With Bar, I'm guaranteed that at instantiation, there is an instance of a list in elements, so I don't have to worry about it being null.**
This is known as eager instantiation. You really don't want to live without that object, so why wait until you think you need it (or lazily instantiate)?
*: The default value for all reference types is null.
**: You do have to worry about that being overwritten, but that's a concern outside of the scope of this question.
public class Test {
int value = 100;
public Test() {
}
}
This works well when the initialization value is available and you may declare and initialize field on one line. However, this form of initialization has limitations because of its simplicity. If initialization requires some logic (for example, error handling or a validation or condition), simple assignment is inadequate. When you are using constructor initialization, you may do error handling or other logic. To provide the same capability for class variables, the Java programming language includes static initialization blocks. There are also another two ways to initialize instance variables:
initializer blocks
{
// initialization
}
final methods
class Foo{
int age=initAge();
protected int initAge(){
//initialization code
}
}
If you're not doing any calculation or not taking any parameters, there's no difference in any of those above two, whether you initialize or not initialize those variable inside constructor.
If you declare them as the first one like you declare as:
public class Test {
int value = 100;
public Test() {
}
}
It would be more of a readable format as you're assigning them value directly, no need to view from constructor.
It would be better also for If you have more than one constructor, you don't have to repeat the initializations (and you cannot forget them).
Whenever a class is created the constructor is initialized first.

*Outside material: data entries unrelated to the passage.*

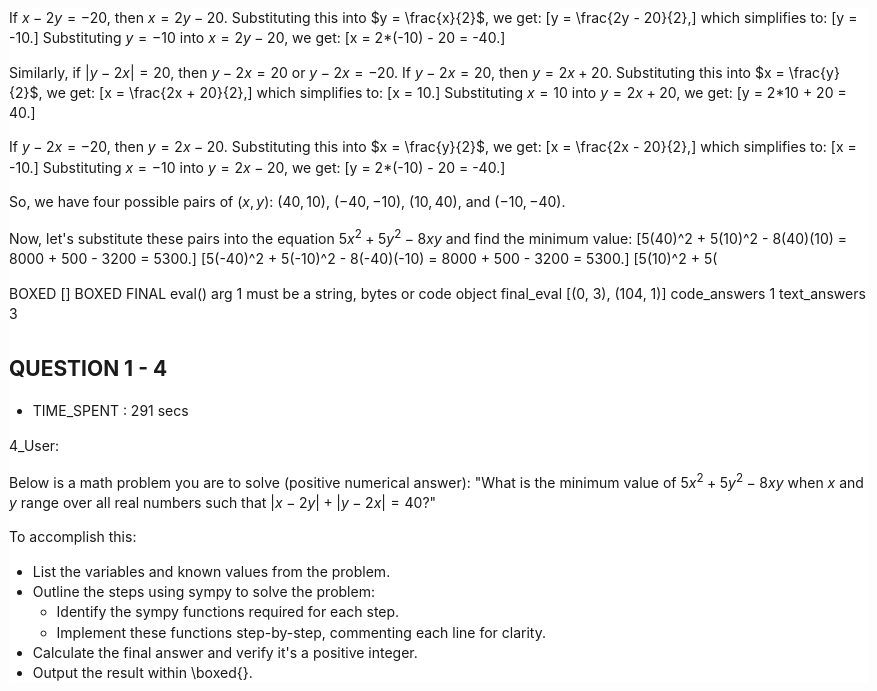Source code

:If $x-2y = -20$, then $x = 2y - 20$.
Substituting this into $y = \frac{x}{2}$, we get:
\[y = \frac{2y - 20}{2},\]
which simplifies to:
\[y = -10.\]
Substituting $y = -10$ into $x = 2y - 20$, we get:
\[x = 2*(-10) - 20 = -40.\]

Similarly, if $|y-2x| = 20$, then $y-2x = 20$ or $y-2x = -20$.
If $y-2x = 20$, then $y = 2x + 20$.
Substituting this into $x = \frac{y}{2}$, we get:
\[x = \frac{2x + 20}{2},\]
which simplifies to:
\[x = 10.\]
Substituting $x = 10$ into $y = 2x + 20$, we get:
\[y = 2*10 + 20 = 40.\]

If $y-2x = -20$, then $y = 2x - 20$.
Substituting this into $x = \frac{y}{2}$, we get:
\[x = \frac{2x - 20}{2},\]
which simplifies to:
\[x = -10.\]
Substituting $x = -10$ into $y = 2x - 20$, we get:
\[y = 2*(-10) - 20 = -40.\]

So, we have four possible pairs of $(x, y)$: $(40, 10)$, $(-40, -10)$, $(10, 40)$, and $(-10, -40)$.

Now, let's substitute these pairs into the equation $5x^2+5y^2-8xy$ and find the minimum value:
\[5(40)^2 + 5(10)^2 - 8(40)(10) = 8000 + 500 - 3200 = 5300.\]
\[5(-40)^2 + 5(-10)^2 - 8(-40)(-10) = 8000 + 500 - 3200 = 5300.\]
\[5(10)^2 + 5(

BOXED []
BOXED FINAL 
eval() arg 1 must be a string, bytes or code object final_eval
[(0, 3), (104, 1)]
code_answers 1 text_answers 3



## QUESTION 1 - 4 
- TIME_SPENT : 291 secs

4_User:

Below is a math problem you are to solve (positive numerical answer):
"What is the minimum value of $5x^2+5y^2-8xy$ when $x$ and $y$ range over all real numbers such that $|x-2y| + |y-2x| = 40$?"

To accomplish this:
- List the variables and known values from the problem.
- Outline the steps using sympy to solve the problem:
  * Identify the sympy functions required for each step.
  * Implement these functions step-by-step, commenting each line for clarity.
- Calculate the final answer and verify it's a positive integer.
- Output the result within \boxed{}.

So, when you declare or define a variable inside the constructor the memory is allocated to that variable at first and then the process will be continued.
Currently in your example, there is just one field and you are deciding which way of initializing is better than the other.
But, if you increase the complexity by initializing a lot of fields (say 30 or 40), then it does make a lot of difference.
In this situation, consider what Joshua Bloch has to say on initializing through constructors.
Below is the summary,
The telescoping constructor pattern works, but it is hard to write
client code when there are many parameters, and harder still to read
it.
The solution is a form of Builder pattern where instead of making
the desired object directly, the client calls a constructor (or
static factory) with all of the required parameters and gets a
builder object.
I'm not talking about bytecode, but they can differ semantically (if you have multiple constructors),
The field will be always initialized to 100 if you define it as below, no matter which constructor is called:
int field = 100;
but otherwise you shall initialize the field in each constructor.
Your class may have just a single constructor, but just think, will there be any other constructor in future releases of your class?